Public service, equity and democracy
In recent decades, the market has taken centre stage and public services have often been neglected and starved of resources. That is part of the explanation of growing equity gaps. There has been a massive re-distribution of wealth and power, from the many to the few.
There is a myriad of reasons for growing injustices as well as for dangers to democracy, but among them is the fact that the balance between public governance and services accountable to elected leaders have been constrained on the one hand while markets and their actors, on the other hand, have been “liberated” by de-regulation and liberalisation.
Public services in democracies are not interchangeable with private services. They are driven by the public good, not private gain. They serve citizens, not consumers. Their success is judged by social progress and expanding equality and opportunity for the many, not by financial return to a relative handful.
This fundamental difference is highlighted by privatisation and public-private partnerships (PPPs). Public services run by private, for profit service companies will no longer be driven by the public good, but by private gain. PPPs are often a confusing mix of public mandates and private entrepreneurship.
A good example of this mix and its dangers to democracy is the introduction of information and communications technology in education. It rapidly expanded with distance learning during the pandemic. Who is making education policy decisions concerning its insertion in education: public authorities or edtech companies or both? Where does that leave teacher professionals and their trade unions? Where does that leave parents and citizens?
Public service values vs. Market profiteering
It is not enough, however, to protect public services from domination by private parties through privatisations and PPPs, even if public funding were to be boosted. It is not that simple. To fully contribute to society and democracy, public services must embody public service values. That means that their planning, strategies, and methods need to be in harmony with their purposes and values.
Public service values are closer to the values of the family and of the community than they are to the cost-benefit analysis frameworks of the world of business. Education is a compelling example. Students are human beings full of curiosity and life. Qualified, professional teachers have learned how to stimulate the joy of learning and facilitate the development of young people. The imposition of management techniques and systems of measurement from the private sector, undermines learners and teachers and sabotages the mission of education.
The COVID-19 pandemic has awakened a public yearning for community. It has also forced values to be examined. Health, education, and other public services and the people who make those services possible are recognised as important and central to human existence. There has also been growing dissatisfaction with governance. The crises and their aftermath provide a window of opportunity to shift public discussion and priorities.

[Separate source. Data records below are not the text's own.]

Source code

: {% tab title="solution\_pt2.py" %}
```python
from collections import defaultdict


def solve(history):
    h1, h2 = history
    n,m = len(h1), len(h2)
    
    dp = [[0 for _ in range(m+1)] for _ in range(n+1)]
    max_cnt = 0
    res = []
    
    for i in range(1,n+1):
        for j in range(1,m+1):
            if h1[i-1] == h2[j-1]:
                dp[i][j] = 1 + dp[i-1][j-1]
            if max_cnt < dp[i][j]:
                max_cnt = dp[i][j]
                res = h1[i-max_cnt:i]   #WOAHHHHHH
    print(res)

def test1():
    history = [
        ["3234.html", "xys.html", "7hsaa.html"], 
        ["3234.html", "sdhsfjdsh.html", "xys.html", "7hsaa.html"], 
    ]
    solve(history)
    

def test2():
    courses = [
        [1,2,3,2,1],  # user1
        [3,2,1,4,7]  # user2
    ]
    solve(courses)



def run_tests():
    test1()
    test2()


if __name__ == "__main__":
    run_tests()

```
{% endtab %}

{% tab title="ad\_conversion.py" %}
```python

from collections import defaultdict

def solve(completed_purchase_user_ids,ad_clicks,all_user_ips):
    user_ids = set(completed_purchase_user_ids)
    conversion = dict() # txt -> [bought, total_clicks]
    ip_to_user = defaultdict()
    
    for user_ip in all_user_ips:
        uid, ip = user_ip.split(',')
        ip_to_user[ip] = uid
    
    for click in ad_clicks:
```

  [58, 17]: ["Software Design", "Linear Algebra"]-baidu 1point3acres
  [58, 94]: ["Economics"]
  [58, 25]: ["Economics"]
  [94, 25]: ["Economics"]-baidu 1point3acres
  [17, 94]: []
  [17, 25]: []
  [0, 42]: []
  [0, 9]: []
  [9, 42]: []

Education: the fundamental public service
If public services are to make their full contribution to building a better future, they badly need more public investment. There is no public service more linked to the future than education. It has suffered under-investment for decades. Education not only requires immediate funding. It requires long-term, sustained investment.
Bringing new talent to the teaching profession requires quality and continuous training, protection of rights, good salaries and conditions, and the possibility to be creative, autonomous with professional support. It means being at the table and not at the margins when policy is developed. Retention of experienced teachers involves maintaining an environment of well-being that changes the balance of working life from debilitating stress to job satisfaction.
The pandemic and its effects have required great public expenditure at national levels in a world with little international solidarity. That means that finance ministers may be tempted to return to austerity habits. Education and other public services as well as economic stimulation and equity measures that are vitally needed should not be subject to that old, failed approach. Following that path will guarantee failure on all fronts.
Success is possible, but it requires a major mobilisation of a scarce commodity – political will. There is enough money in the world to be responsible and address fundamental global problems. It just needs to be moved from where it is being hoarded to where it is desperately needed. For that, we need a public-private partnership that has been proven to work – taxing corporations and individuals who have benefited the most from globalisation to finance social progress and the fight to save the planet.
The opinions expressed in this blog are those of the author and do not necessarily reflect any official policies or positions of Education International.